→ **TASKS TO COMPLETE**
1. In the OpenSpiro notebook, why does the code set the first half of `delayed_signal` to zero? Answer in one to three sentences.
2. Using the OpenSpiro notebook, state whether each statement agrees with it (yes or no), and quote the words that decide it.
(a) The function `get_max_values` stores the highest value found in each column.
(b) Each FFT window holds 2048 points.
(c) The sample rate is set to 48000.

→ **SELECTED PASSAGE**
---+---

# OpenSpiro Algorithm Development

##### Import Statements 

In [None]:
import numpy as np
from matplotlib import pyplot as plt
import scipy.io.wavfile as wavfile

##### Notebook Customization

In [None]:
# Forces graphs to display in notebook
%matplotlib inline

##### Global Functions

In [None]:
def get_max_values (data):
    # Create an empty array of the same length as the data array
    max_array = np.zeros(data.shape[1])
    
    # Iterate through all columns of the FFT data
    for i in range(0, data.shape[1]):
        col = data[:, i]
        max_location = np.argmax(col)
        max_array[i] = max_location   #Location of the highest value, not the value itself    
    return max_array

In [None]:
def convert_to_freq(index):
    return index*sample_rate/fft_n

In [None]:
def time_to_index(time, sampling_rate):    
    return int(float(time) * float(sampling_rate))

def index_to_time(index, sampling_rate):    
    return float(index) / float(sampling_rate)

## Signal Creation
##### Initialization

In [None]:
time = 5
sample_rate = 44100

# Create a time array with time*sample_rate units from 0 to time
t = np.linspace(0, time, time*sample_rate)

# Create a data curve (with 5k + 10k signals)
signal = np.sin(2*np.pi*t*5000) + np.sin(2*np.pi*t*10000)
print signal
print signal.shape

# Create a signal amplifier to increase the magnitude of one of the above frequencies
delayed_signal = np.sin(2*np.pi*t*10000)*2
# Clear the first half of the signal array so the signal begins at time/2
delayed_signal[0:len(delayed_signal)/2] = 0

print delayed_signal
print delayed_signal.shape

combined_signal = signal + delayed_signal

##### Signal Creation - Graphing

In [None]:
# Graph the signal over time
plt.figure(figsize=(15,10))
points = 200
# Graph the last 'points' points from the end through the end
midpoint = time*sample_rate/2
plt.plot(t[midpoint-100:midpoint+100], combined_signal[midpoint-100:midpoint+100], 'g')

##### Signal Creation - FFT Analysis

In [None]:
# Grab reference to figure that's about to be created
f = plt.figure(figsize=(15,10))

# Number of points in each FFT window
fft_n = 2048

# Number of points each subsequent window is shifted
fft_shift = 128

# CALCULATE FFT using specgram function and store usable result variants
# NFFT: number of points in sample window
# Fs: Sampling frequency (sample rate)
# noverlap: number of points of overlap between blocks 
    # (if the window shifts by fft_shift, this num is the diff between
    # n_fft and n_skip)
    
data, data_freq, data_time, _ = plt.specgram(combined_signal, NFFT=fft_n, Fs=sample_rate, noverlap=(fft_n-fft_shift) )     

# Clear original figure
f.clear()

# Plot a customized figure
ax = plt.subplot(1,1,1)
ax.pcolorfast(data_time, data_freq, np.log(data), cmap=plt.cm.bone)
plt.grid()

---+---

→ **Data records**
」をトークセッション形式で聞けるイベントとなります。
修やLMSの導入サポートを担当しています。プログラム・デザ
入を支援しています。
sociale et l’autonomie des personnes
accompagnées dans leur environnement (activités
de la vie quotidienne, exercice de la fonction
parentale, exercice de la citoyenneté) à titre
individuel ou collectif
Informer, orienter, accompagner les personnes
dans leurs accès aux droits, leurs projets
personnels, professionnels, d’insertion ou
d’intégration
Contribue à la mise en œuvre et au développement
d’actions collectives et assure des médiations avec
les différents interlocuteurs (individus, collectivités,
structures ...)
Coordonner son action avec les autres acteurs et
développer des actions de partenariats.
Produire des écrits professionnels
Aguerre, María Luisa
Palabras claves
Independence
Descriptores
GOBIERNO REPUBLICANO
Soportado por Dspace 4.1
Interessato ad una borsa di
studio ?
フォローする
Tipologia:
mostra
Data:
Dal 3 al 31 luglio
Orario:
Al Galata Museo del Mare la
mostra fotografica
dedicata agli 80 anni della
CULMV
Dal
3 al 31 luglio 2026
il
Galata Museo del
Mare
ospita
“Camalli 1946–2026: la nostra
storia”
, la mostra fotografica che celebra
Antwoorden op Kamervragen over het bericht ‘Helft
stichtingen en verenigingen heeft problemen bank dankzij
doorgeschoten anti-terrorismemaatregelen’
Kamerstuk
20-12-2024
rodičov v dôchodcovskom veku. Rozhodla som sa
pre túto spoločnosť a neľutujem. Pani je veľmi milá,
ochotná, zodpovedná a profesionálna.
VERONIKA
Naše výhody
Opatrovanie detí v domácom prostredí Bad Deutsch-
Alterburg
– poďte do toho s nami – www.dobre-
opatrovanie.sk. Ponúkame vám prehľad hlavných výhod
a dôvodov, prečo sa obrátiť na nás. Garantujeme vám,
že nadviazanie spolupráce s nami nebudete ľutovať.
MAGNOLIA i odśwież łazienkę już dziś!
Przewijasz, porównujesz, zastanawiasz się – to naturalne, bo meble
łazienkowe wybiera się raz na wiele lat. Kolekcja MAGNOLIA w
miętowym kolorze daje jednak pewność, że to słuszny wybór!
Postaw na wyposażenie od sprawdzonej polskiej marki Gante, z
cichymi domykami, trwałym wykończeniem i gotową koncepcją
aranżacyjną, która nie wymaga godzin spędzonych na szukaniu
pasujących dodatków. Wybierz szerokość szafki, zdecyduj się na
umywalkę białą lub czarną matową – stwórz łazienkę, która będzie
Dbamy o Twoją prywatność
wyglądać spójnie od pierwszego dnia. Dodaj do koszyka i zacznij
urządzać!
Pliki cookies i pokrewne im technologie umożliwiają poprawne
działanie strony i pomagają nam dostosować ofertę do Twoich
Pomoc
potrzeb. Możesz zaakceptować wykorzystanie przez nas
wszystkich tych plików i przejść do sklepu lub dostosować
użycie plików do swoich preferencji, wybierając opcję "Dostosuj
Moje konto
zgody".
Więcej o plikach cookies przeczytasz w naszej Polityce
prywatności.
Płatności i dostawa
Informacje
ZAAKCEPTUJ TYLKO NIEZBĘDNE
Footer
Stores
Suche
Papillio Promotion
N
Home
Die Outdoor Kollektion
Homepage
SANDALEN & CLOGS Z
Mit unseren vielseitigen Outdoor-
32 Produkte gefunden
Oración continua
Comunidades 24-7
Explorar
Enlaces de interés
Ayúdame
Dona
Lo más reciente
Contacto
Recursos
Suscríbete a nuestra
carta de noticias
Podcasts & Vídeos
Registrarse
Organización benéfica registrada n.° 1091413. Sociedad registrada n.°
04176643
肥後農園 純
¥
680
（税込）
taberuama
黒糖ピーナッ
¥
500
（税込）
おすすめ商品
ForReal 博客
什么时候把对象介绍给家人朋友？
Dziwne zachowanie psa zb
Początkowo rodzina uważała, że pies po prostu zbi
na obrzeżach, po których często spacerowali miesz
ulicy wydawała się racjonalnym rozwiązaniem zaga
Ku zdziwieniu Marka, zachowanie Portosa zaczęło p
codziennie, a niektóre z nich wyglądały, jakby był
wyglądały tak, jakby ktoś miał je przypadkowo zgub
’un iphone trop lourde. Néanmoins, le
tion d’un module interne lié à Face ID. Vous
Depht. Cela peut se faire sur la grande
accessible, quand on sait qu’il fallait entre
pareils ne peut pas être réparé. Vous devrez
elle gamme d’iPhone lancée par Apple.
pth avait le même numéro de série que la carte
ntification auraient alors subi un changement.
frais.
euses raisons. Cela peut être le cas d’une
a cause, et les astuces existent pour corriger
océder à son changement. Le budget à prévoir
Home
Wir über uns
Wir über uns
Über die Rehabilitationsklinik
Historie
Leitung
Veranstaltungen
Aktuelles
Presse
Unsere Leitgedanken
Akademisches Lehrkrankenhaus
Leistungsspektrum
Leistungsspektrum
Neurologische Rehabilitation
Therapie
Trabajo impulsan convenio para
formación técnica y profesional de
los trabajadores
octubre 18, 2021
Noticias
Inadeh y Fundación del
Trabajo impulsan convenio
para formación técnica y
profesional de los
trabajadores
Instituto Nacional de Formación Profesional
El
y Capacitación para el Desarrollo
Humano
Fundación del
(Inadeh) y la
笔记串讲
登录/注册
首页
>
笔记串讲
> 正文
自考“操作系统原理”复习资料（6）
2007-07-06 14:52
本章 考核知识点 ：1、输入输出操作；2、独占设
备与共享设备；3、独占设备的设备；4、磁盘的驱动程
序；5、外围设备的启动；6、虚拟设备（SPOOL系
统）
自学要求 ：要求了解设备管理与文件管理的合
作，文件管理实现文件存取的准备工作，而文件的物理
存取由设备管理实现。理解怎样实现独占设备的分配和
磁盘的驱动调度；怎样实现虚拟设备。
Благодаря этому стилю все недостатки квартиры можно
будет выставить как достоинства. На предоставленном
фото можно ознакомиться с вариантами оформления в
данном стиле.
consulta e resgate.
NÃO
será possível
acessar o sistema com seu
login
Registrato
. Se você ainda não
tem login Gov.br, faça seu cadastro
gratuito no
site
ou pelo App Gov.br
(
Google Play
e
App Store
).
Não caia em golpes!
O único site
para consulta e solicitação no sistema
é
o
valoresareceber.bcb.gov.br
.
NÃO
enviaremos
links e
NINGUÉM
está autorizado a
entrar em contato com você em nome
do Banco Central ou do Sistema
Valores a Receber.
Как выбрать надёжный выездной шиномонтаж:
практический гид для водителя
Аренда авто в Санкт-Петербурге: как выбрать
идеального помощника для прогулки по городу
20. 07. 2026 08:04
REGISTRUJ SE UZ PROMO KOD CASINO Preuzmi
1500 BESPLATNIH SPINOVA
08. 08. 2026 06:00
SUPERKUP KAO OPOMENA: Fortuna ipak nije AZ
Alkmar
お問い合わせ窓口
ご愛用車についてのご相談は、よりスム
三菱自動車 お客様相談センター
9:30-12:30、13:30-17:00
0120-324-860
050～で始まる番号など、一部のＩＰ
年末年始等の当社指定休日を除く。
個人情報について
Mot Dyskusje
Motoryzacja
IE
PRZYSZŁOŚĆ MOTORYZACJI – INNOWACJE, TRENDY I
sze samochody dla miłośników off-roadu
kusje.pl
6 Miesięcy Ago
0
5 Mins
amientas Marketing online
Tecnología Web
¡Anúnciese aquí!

---+---

→ **ANSWERS IN ORDER**
1. Zeroing the first half of the array makes the delayed signal begin at time/2. That delayed 10,000 Hz wave, doubled in size, is added to the signal as an amplifier to increase the magnitude of one of the two frequencies.

2.
(a) No: "#Location of the highest value, not the value itself"
(b) Yes: "# Number of points in each FFT window" followed by "fft_n = 2048"
(c) No: "sample_rate = 44100"